Michael Bay makes an unholy marriage of these two tenets of Freud. Bay proclaims that sex is indeed everywhere but simultaneously decrees sex to be only the most stereotypical of male, heterosexual, Hollywood renderings. When Sam Witwicky attends college he finds himself in a co-ed dorm in which busty women run around half-clothed while their male neighbors leer after them. Every single female depicted at Sam’s college could find work as a model (and in real life I’m sure they do).
What’s more, the female population here, unlike Mikaela’s statuesque performance, is uncontrollably libidinous. Sam’s first night at school is spent at a frat party where he is immediately pursued by a gorgeous blond (Isabel Lucas) who makes her intentions towards him quite clear: she wants him sexually.

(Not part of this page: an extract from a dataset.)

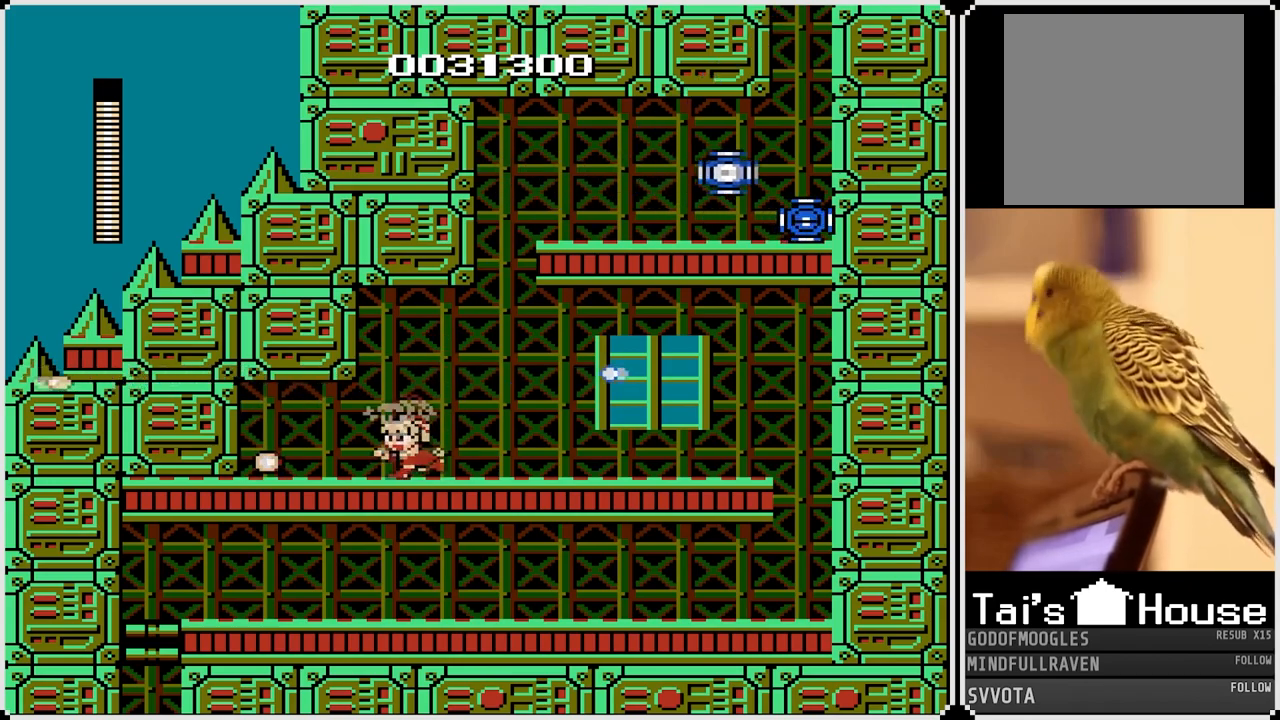
{"buttons": ["DPAD_LEFT"], "left_stick": "center", "right_stick": "center", "events": [[67, "CROSS", "up"]]}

Never mind the bizarreness of Mikaela’s desire for Sam; that some random girl would pick him out of a frat party is totally inexplicable.
Of course, it is revealed that (*and here comes the “more on that later”) this young woman is in fact an evil Decepticon in (what else?) disguise. While mounting Sam a spiked metal tail emerges from beneath the girl’s hiked up dress and panties and wags menacingly. Later the same spiked appendage emerges from the woman’s mouth (in a not-so-subtle reference to ALIEN [1979]) with a flicking tongue still attached.
Ultimately this woman/robot is slain by Mikaela—smashed between a light post and a car.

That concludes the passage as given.